Darja Vidmanova
- Native name: Дарья Видманова
- Country (sports): Czech Republic
- Born: 9 January 2003 (age 23) Moscow, Russia
- Height: 1.82 m (6 ft 0 in)
- Plays: Right (two-handed backhand)
- College: University of Georgia
- Prize money: US$ 567,039

Singles
- Career record: 152–80
- Career titles: 1 WTA 125
- Highest ranking: No. 75 (31 August 2026)
- Current ranking: No. 75 (31 August 2026)

Grand Slam singles results
- Australian Open: Q3 (2026)
- French Open: Q1 (2026)
- Wimbledon: 1R (2026)
- US Open: 1R (2026)

Doubles
- Career record: 36–23
- Career titles: 5 ITF
- Highest ranking: No. 191 (8 June 2026)
- Current ranking: No. 256 (31 August 2026)

Grand Slam doubles results
- US Open: 1R (2026)

= Darja Viďmanova =

Czech tennis player (born 2003)

Darja "Dasha" Viďmanova (Darja Vidmanova, born 9 January 2003) is a Czech professional tennis player. She has a career-high singles ranking by the WTA of world No. 75, achieved on 31 August 2026, and a best doubles ranking of No. 191, reached on 8 June 2026.

Vidmanova played college tennis at the University of Georgia.

==College==
She played for the Georgia Bulldogs, winning the NCAA's 2024 doubles tournament and the 2025 singles event. Vidmanova was named the 2025 Honda Sports Award winner in tennis and the SEC Female Athlete of the Year.

Exercise 1 >> In the biography of tennis player Darja Viďmanova, which NCAA tournament did she win in 2024?
Exercise 2 >> Write the next part of the Darja Viďmanova biography, starting after its final sentence.

Provided material >>
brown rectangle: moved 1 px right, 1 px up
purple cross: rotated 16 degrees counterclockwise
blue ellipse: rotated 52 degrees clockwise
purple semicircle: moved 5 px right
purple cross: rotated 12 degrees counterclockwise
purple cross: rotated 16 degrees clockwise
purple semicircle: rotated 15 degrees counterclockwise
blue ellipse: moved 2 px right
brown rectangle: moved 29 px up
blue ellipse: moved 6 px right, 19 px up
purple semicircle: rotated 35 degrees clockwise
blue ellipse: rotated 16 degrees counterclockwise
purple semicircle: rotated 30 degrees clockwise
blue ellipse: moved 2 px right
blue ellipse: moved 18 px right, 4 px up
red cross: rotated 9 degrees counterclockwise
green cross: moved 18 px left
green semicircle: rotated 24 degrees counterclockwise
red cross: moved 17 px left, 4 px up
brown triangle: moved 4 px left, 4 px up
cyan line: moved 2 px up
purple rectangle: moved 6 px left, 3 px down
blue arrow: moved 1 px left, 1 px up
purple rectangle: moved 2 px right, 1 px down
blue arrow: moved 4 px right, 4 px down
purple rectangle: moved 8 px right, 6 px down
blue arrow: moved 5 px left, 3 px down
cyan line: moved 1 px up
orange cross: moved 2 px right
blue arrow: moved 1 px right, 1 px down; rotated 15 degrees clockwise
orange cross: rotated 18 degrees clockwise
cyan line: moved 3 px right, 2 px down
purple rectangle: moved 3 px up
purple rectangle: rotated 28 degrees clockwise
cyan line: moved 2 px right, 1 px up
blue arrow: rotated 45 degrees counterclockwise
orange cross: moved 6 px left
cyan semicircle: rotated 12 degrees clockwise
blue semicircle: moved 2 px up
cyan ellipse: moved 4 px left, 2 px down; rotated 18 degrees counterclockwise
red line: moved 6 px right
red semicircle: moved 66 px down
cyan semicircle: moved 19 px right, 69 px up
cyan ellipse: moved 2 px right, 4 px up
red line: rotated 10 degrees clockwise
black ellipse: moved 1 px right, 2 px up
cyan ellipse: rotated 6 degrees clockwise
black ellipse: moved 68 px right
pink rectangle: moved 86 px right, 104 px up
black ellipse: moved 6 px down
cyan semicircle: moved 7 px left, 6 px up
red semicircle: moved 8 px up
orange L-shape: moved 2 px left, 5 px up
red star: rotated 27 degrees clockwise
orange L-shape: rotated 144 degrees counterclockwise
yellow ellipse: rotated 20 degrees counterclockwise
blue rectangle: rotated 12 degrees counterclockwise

Result 1 >> She won the NCAA's 2024 doubles tournament.

Result 2 >>
==Personal life==
Born in Moscow, Russia, Vidmanova moved with her family to the Czech Republic at the age of five and in 2016 became a Czech citizen.

==Career==
===2020-2021: Juniors, WTA Tour debut in doubles===
As a junior tennis player, she reached her highest combined ranking of No. 21 on 4 January 2021.

Juniors Grand Slam - Singles:
- Australian Open: 3R (2020)
- French Open: 3R (2020, 2021)
- Wimbledon: 2R (2021)

Juniors Grand Slam - Doubles:
- Australian Open: 2R (2020)
- French Open: 1R (2021)
- Wimbledon: QF (2021)

Vidmanova made her WTA Tour main-draw debut at the 2020 Prague Open, having received a wildcard for the doubles event, partnering Linda Fruhvirtová.

===2025-2026: WTA 1000, major & top 100 debuts===
In the end of May 2025, Vidmanova won W35 tournament in Santo Domingo which started her 15 matches long winning streak which included her first W75 title in Sumter and her first W100 title in Cary.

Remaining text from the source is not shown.